The alternative to eating at restaurants is to put together your own meals at markets and supermarkets. The variety of foodstuffs you can buy varies from season to season and from town to town, but in most major centres you can rely on finding a supermarket that stocks frozen meat, a few tinned goods, biscuits, pasta, rice and chocolate bars. Fruit and vegetables are best bought at markets, where they are very cheap. Potatoes, sweet potatoes, onions, tomatoes, bananas, sugar cane, avocados, paw-paws, mangoes, coconuts, oranges and pineapples are seasonally available in most towns. For hikers, about the only dehydrated meals available are packet soups.
Drinks
Brand-name soft drinks such as Pepsi, Coca-Cola and Fanta are widely available, and cheap by international standards. Tap water is debatably safe to drink in Kigali, although the smell of chlorine may put you off; bottled mineral water is widely available if you sensibly prefer not to take the risk. Locally bottled fruit juice (passion fruit, orange, pineapple…) isn’t bad and comes in concentrated versions too.

The most widely drunk hot beverage is tea (icyayi in Kinyarwanda, sometimes also referred to by the Swahili name chai). In rural areas, the ingredients are often boiled together in a pot: a sticky, sweet, milky concoction that is sometime referred to as African tea, and that definitely falls into the category of acquired tastes. Most Westernised restaurants serve tea as we know it, but if you want to be certain, specify that you want black tea. The milk served separately with it is almost always powdered, but of a type that dissolves well and doesn’t taste too bad.

Coffee is one of Rwanda’s main cash crops, but you’d hardly know it judging by the insipid slop that passes for coffee in some restaurants and hotels – though this may soon be a thing of the past as something akin to café culture has taken hold in Kigali and seems to be spreading throughout the country.

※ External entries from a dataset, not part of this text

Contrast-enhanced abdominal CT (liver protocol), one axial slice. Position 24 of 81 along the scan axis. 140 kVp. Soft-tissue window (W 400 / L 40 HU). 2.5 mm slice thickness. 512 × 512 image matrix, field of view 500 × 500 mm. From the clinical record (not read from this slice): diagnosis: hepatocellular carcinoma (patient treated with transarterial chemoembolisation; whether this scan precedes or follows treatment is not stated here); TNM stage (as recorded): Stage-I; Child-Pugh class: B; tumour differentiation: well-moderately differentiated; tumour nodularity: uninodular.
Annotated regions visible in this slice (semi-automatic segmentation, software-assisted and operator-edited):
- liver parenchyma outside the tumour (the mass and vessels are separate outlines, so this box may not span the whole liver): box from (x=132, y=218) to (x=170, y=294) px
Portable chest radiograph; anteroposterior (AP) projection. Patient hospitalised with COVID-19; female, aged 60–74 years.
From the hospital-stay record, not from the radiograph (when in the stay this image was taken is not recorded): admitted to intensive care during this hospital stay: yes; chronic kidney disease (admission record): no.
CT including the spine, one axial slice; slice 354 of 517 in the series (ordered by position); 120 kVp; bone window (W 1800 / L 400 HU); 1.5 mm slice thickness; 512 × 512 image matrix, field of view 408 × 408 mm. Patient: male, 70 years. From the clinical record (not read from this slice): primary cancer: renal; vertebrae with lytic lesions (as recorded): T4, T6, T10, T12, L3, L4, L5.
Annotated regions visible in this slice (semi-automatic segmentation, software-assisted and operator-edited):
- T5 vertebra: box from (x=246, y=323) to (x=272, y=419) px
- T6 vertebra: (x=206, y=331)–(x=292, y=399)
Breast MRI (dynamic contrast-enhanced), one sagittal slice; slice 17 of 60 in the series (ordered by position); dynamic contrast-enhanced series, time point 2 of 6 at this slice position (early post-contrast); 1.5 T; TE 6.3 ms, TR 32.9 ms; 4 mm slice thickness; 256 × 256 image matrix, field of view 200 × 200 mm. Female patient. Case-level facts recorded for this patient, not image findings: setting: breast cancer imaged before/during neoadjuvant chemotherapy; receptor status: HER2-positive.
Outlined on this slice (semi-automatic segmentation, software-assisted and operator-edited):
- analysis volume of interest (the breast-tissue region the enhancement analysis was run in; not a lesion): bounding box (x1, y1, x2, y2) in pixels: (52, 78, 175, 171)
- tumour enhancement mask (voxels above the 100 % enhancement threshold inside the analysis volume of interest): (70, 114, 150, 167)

The most popular alcoholic drink is beer, brewed locally near Rubavu. The cheaper of the two local brands is Primus, which comes in 700ml bottles. The most popular alternative is Mutzig, which tastes little different, costs about 30% more and comes in 700ml or 350ml bottles. Skol and Gatanu are also ubiquitous and rather generic lagers, while fans of darker beers will want to give Turbo King or Virunga Mist a try. South African and French wines are sold at outrageously inflated prices in a few upmarket bars and restaurants. Far more sensibly priced are the boxes of Spanish or Italian wine sold in some supermarkets. If you want to check out your capacity for locally brewed banana wine (also called urwagwa) before ordering it with a meal, most supermarkets and some small grocers/snack bars have bottles on sale. It comes in many varieties – some have honey added. There’s also a banana liqueur.
As for the harder stuff, waragi, a millet-based clear alcohol from Uganda, is available everywhere; either knock it back neat or mix it as you would gin. (In its undistilled form it could strip away a few layers of skin!) The illegal Rwandan firewater, kanyanga, is also available widely: treat with care.